また、内部コア23a1、23a2のローラ軸方向両端部には、遮蔽部材23bが一体的に設置されている。遮蔽部材23bは、内部コア23aの周面を遮蔽する範囲を端面側から漸減(または漸増)するように形成されている。これにより、内部コア23aを遮蔽部材23bとともに回転させることによって、誘導加熱部24のコイル部25に対向する内部コア23aのローラ軸方向の遮蔽範囲を可変することができる。なお、内部コア23aおよび遮蔽部材23bの回転駆動は、内部コア23aの軸部に連結されたステッピングモータ(図示せず)によって行われる。このステッピングモータは、定着ローラ21、定着ベルト22、加熱ローラ23等を駆動する駆動モータ(図示せず)とは別の駆動系となる。

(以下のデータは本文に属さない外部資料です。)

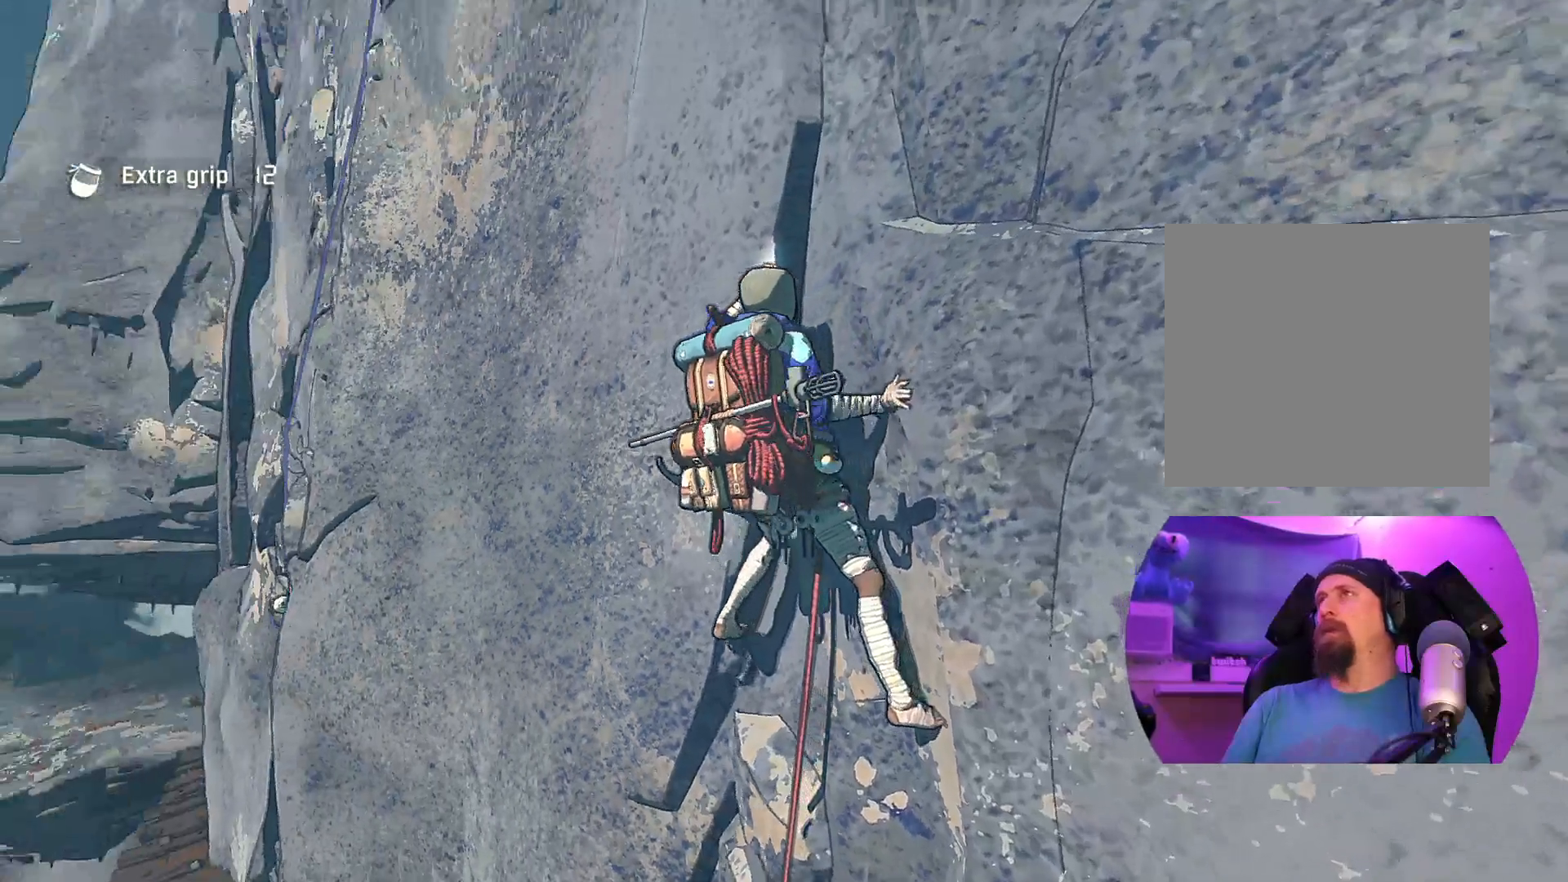
{"buttons": [], "left_stick": "center", "right_stick": "down", "events": [[17, "right_stick", "center"], [200, "right_stick", "down-left"], [450, "right_stick", "down"]]}
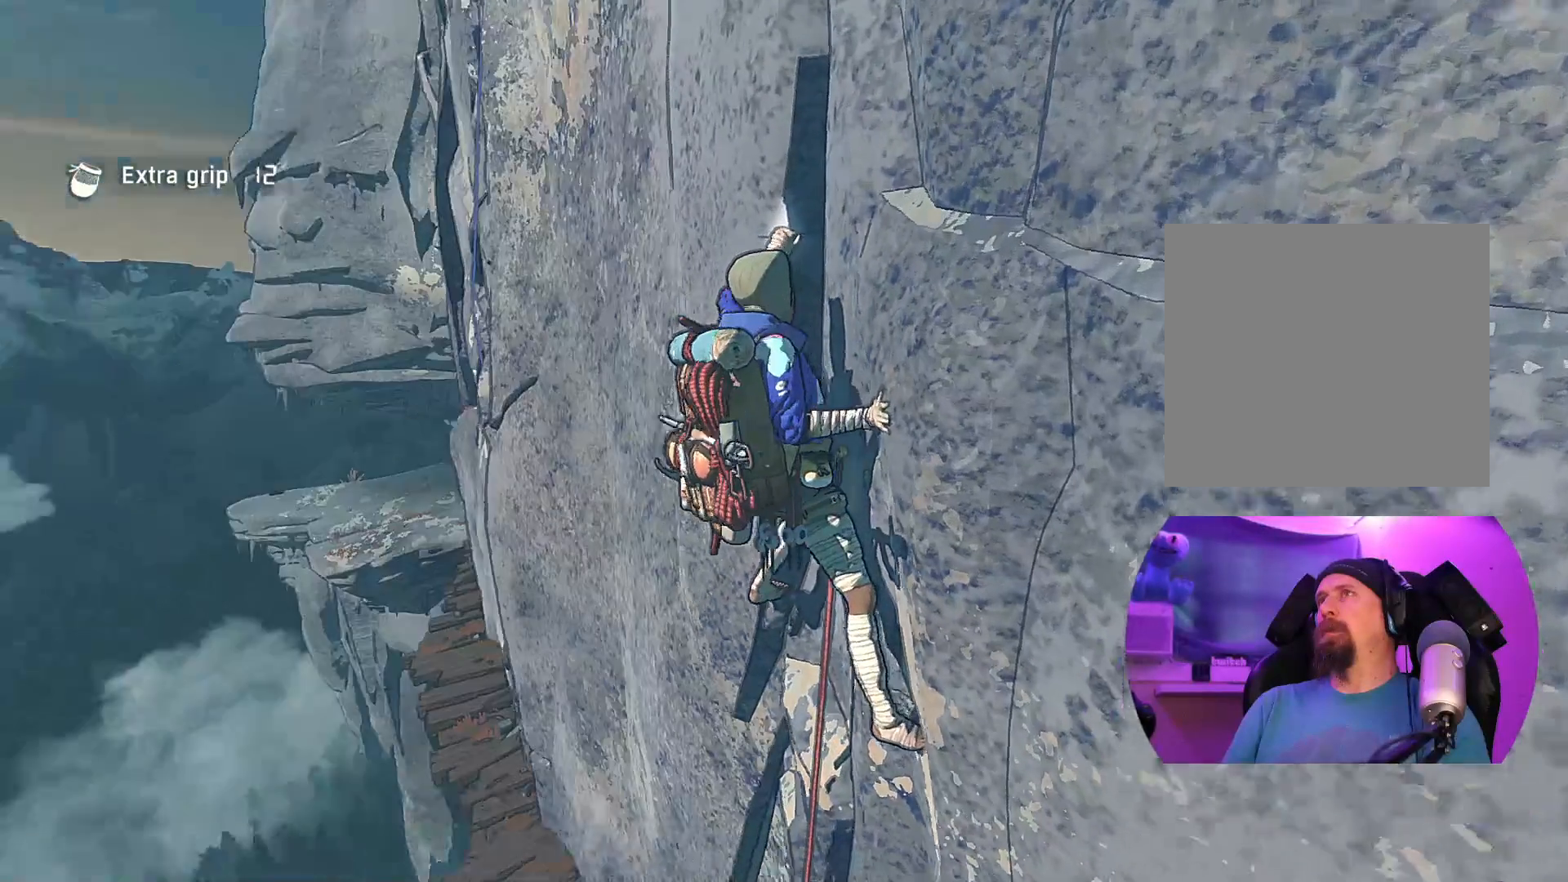
{"buttons": [], "left_stick": "center", "right_stick": "up-right", "events": [[33, "right_stick", "down-right"], [117, "right_stick", "right"], [267, "right_stick", "up-right"]]}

具体的に、図8(A)の状態の内部コア23aおよび遮蔽部材23bを、周方向に90度回転させると、図8(B)の状態になる。このとき、誘導加熱部24に対向する内部コイル23aの最大範囲が遮蔽されることになる。そして、遮蔽部材23bによって遮蔽された遮蔽範囲では、誘導加熱部24のコア26との間に形成されるべき磁力線が遮断される。したがって、遮蔽範囲に対応する定着ベルト22は加熱されずらく、その領域外(中央の幅L2の領域)のみが定着ベルト22の加熱範囲となる。
この状態は、幅L2の用紙を連続的に定着する場合に適している。具体的に、画像形成装置で扱う最小幅(例えば、148mm)の用紙を定着する場合には、内部コア23aおよび遮蔽部材23bの回転方向の姿勢を図8(B)の状態に固定して、図2で説明した定着工程を行う。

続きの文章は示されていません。